IFS WORKING WITH EXILES

Complete the work of IFS Getting Permission. Accessing Exiles. Witnessing. Retrieving. Reparenting. Healing. Integration. 

DBT INTERPERSONAL SKILLS

Complete the work of Dialectical Behavior Therapy Interpersonal Effectiveness Skills Module for developing healthy relationships and boundaries. 

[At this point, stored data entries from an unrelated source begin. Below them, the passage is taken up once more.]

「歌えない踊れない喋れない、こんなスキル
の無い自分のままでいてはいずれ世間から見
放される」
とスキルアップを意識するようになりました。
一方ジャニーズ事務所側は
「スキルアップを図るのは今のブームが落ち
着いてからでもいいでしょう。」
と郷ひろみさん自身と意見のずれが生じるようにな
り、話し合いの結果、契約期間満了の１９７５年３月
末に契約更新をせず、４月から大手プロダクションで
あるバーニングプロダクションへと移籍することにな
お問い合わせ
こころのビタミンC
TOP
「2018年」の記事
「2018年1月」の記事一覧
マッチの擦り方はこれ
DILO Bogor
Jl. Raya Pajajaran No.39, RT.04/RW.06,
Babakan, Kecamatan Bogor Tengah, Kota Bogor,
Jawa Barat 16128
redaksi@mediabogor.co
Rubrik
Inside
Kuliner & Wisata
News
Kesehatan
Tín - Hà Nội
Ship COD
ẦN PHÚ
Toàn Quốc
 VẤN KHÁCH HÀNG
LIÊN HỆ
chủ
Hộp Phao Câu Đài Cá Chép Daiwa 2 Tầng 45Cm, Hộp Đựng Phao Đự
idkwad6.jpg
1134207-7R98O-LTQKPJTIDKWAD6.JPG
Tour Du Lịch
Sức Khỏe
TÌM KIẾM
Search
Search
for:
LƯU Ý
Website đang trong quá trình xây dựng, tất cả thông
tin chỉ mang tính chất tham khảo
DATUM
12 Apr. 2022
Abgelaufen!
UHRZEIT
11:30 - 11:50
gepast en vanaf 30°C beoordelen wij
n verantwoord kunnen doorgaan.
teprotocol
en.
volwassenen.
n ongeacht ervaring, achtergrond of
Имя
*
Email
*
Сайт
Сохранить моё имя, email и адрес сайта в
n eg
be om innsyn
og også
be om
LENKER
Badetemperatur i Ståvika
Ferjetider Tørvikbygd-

COGNITIVE BEHAVIORAL THERAPY

Cognitive Behavioral Therapy Module. Core beliefs and narratives. Intermediate beliefs and schemas. Automatic negative and irrational thoughts and cognitive distortions. Cognitive restructuring and challenging negative thinking patterns. The mind-body connection. CBT focuses on thought processes and behaviors whereas DBT focuses on emotions and behaviors.

MIND-BODY PRACTICES

Formal Integral Life Practice: Yoga, Tai Chi, Qi Gong. Other Martial Arts, Jujitsu, Kung Fu, Aikido, Karate, etc.

 

Relapse Prevention

  • You can gain an understanding of relapse prevention.
    • Learn a rationale for relapse prevention that discusses the risk and introduces strategies for preventing it.
    • Learn the distinction between a lapse and relapse, associating a lapse with a temporary setback and relapse with a return to a sustained unwanted pattern of thinking, feeling, and behaving.
    • Identify and rehearse the management of future situations or circumstances in which lapses could occur.
  • You can learn and implement strategies to prevent relapse of symptoms.
    • Use strategies learned in therapy (e.g., continued everyday exposure, cognitive restructuring, problem-solving), building them into daily life as much as possible.
    • Develop a “coping card” or other reminder on which coping strategies and other important information can be recorded (e.g., steps in problem-solving, positive coping statements, reminders that were helpful to the client during therapy).
    • Schedule periodic maintenance or “booster” sessions to help the client maintain therapeutic gains and problem-solve challenges.